» Supplied information:
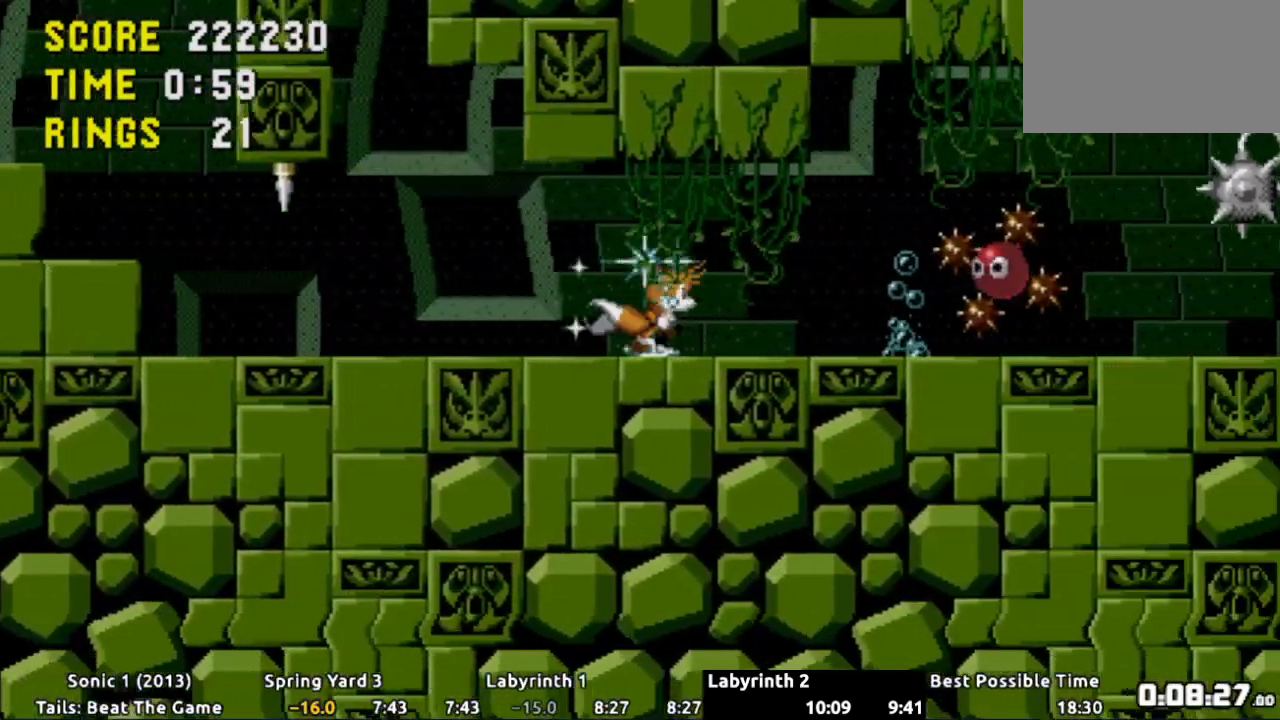
{"buttons": ["DPAD_RIGHT"], "events": []}
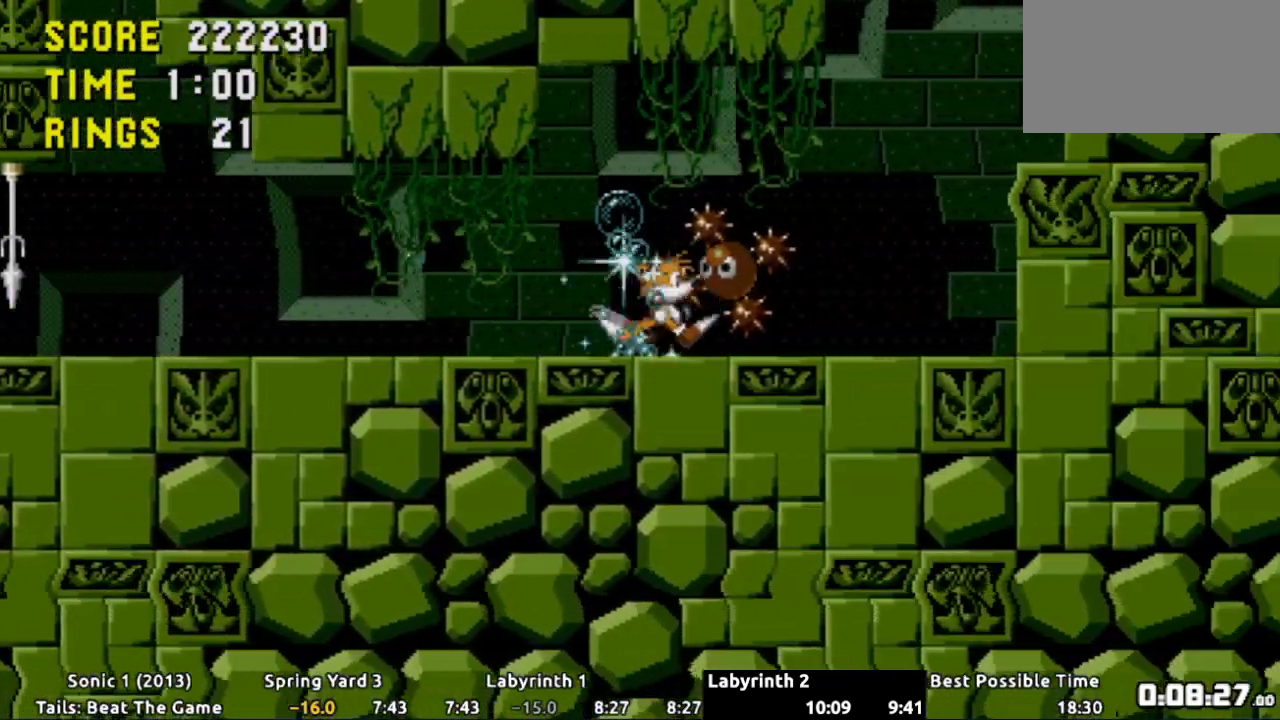
{"buttons": ["DPAD_RIGHT"], "events": [[184, "A", "down"], [300, "A", "up"]]}
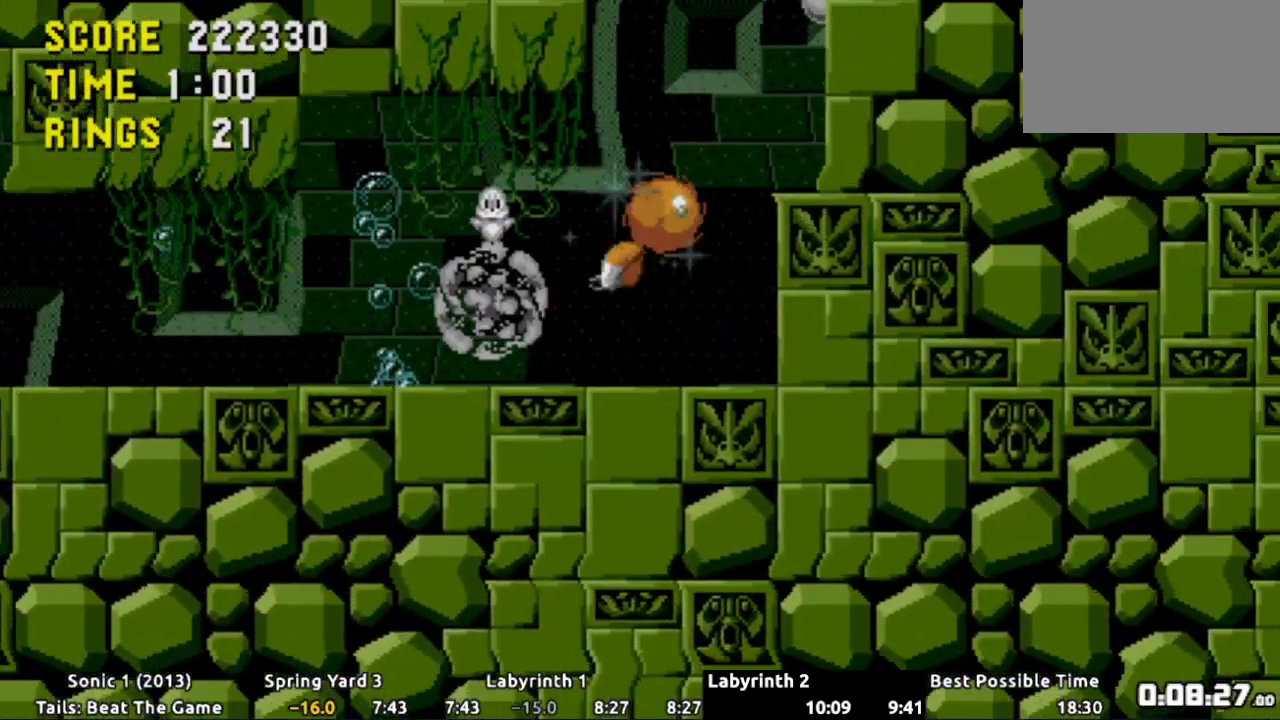
{"buttons": ["DPAD_RIGHT"], "events": []}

» What the exercise asks: Hand back the data above exactly, leaving out all pictures.

» Solved problem:
{"buttons": ["DPAD_RIGHT"], "events": []}
{"buttons": ["DPAD_RIGHT"], "events": [[184, "A", "down"], [300, "A", "up"]]}
{"buttons": ["DPAD_RIGHT"], "events": []}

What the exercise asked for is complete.